Tuesday, 20 September 2011

Hold Me Closer Necromancer by Lish McBride

Thrill Me
It should come as no surprise that I adore this cover, anything bold and graphical will always get my little reader's heart racing, as opposed to the glut of photoshopped glowing half-faces of inexplicably healthy teens which just leaves me, at best, a little cold and, at worst, insulted. But thankfully there are no pouting My Space girlies here, and why would there be? This book is about a boy, a rather hot boy if the dish on the cover is to be believed. And, er, his crow. Apparently.

Kiss Me
Samhain, or Sam to his friends, has led a rather lackluster existence. Dropping out of college and working full time at the local burger joint, Plumpy's, with his only three friends was not on his list of things to achieve in life. So when an ill advised potato hockey match brings him to the attention of one Douglas Montgomery, necromancer and all round power crazed a-hole. Sam is very surprised to suddenly find a whole world of crazy shiz existing right in front of his face. And now all of it is revolving around him. Disembodied heads that can talk, dancing zombies being sucked out of the ground, little girls demanding waffles in exchange for knowledge on the dead and a very cute werewolf girl all come together when Sam realises that Douglas's offer to train him in necromancy, may not be the selfless kind act he insists it is.

Kill Me
Debut! I have to keep reminding myself this is a debut novel. Because it was so good! Where on earth did Ms McBride appear from with this little gem, and why oh why did I have to pick it up now? When there's no news yet of the next book and I have no clue how long I'll have to wait till it's released? I have absolutely no patience when it's comes to waiting for the next book in a series I love, but as we all know (and so I keep telling myself) absence makes the heart grow fonder.

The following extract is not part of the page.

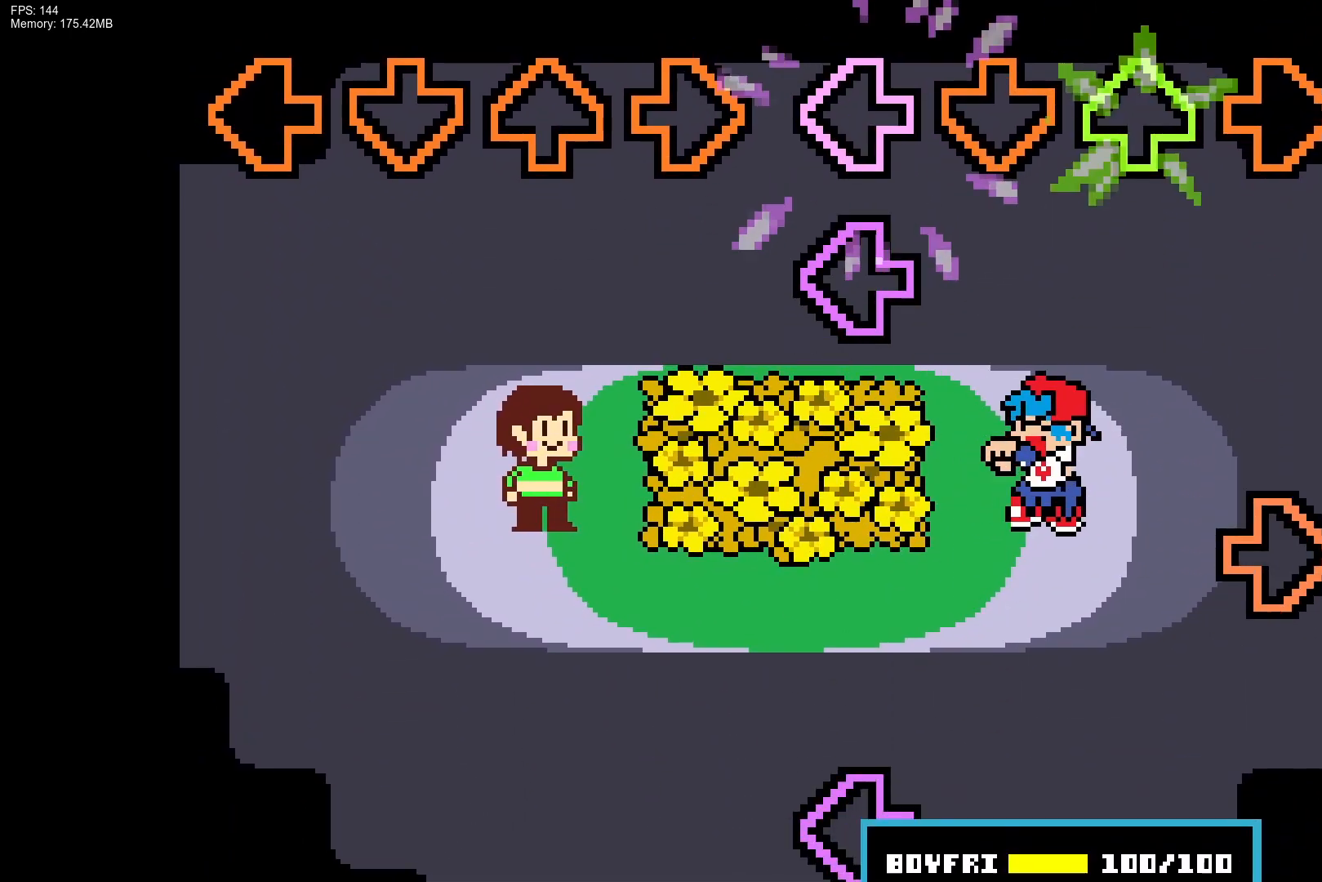
{"buttons": ["L1"], "events": [[17, "L1", "up"], [83, "DPAD_UP", "up"], [117, "L1", "down"], [233, "R1", "down"], [267, "L1", "up"], [367, "R1", "up"], [433, "L1", "down"]]}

Hold Me Closer, Necromancer feels like a pretty short book mainly due to the fact that we don't get to meat of the story until about halfway through, but Ms McBride is such an natural at weaving interest and humor into the everyday moments I didn't really notice that I had more pages in my left hand then my right when things really began to kick off. Which turned out to be a bonus if you consider the emotional pay back I got from all those pages spent building the characters was huge. Even the characters with the smallest word time were a pleasure to read about and not once did I have any trouble imagining a face or location, Ms McBride has that rare skill with writing that allows you to follow the action perfectly with the bare minimum of words (see also Sarah Rees Brennan and Ilona Andrews).
"Ramon and I started a rousing game of "Guess What I Put In The Fryer."
I closed my eyes and leaned against the back of the shake machine. There was a fairly large plop and a hiss from the fryer. "Pickle," I said.
"That's uncanny, Sam" Ramon said. 
"Not really. I just helped Frank get the bucket out of the walk-in." 
"Damn," he said. 
After the pickle, a bun, one set of tongs, a spoonful of mayonnaise, and a hat, Ramon ran out of ideas, and I decided not to eat the fries here any more. I stared at Ramon's spatula. 
"Thou shalt not covert thy neighbor's spatula, Sammy.  
"I'm pretty sure that's not in the Bible," I said. 
"How do you know? Have you ever read it?" He slapped a chicken burger on the grill. 
"Not really, but I'm still pretty sure that's not in there" 
"Trust me." he said. 
"Fine," I said, "what version then?" 
"The King Ramon version. Spatulas are considered very sacred in the King Ramon version."
I folded my arms across my chest. "Well, I'm not Christian, so I can covet. I can covet like a fiend.""
Sam himself is rather lovable (and, I thought, a bit of a hottie), despite seeming to be a massive dropout and all round failure. His three best friends make up a fantastically dysfunctional Scooby Gang of sorts and I challenge anyone to read this book and not wish Ramon was their bestie for life, everybody needs a friend who wouldn’t think twice about hitting a rampaging psycho with their skateboard for them. I also adored tough-as-dried-on-porridge Brid, she was bright, optimistic and wasn't afraid to take what she wanted regardless of being stuck in a cage for most of the book, and the scenes with her and Sam? I lived for those while reading this.

So in conclusion, it has action, it has funny, it has romance and it has a genuinely scary bad dude. All this filtered through the sharp pen of Lish McBride make this a must read. And if anyone knows anything about when and what the next instalment will be. Please share the love with me?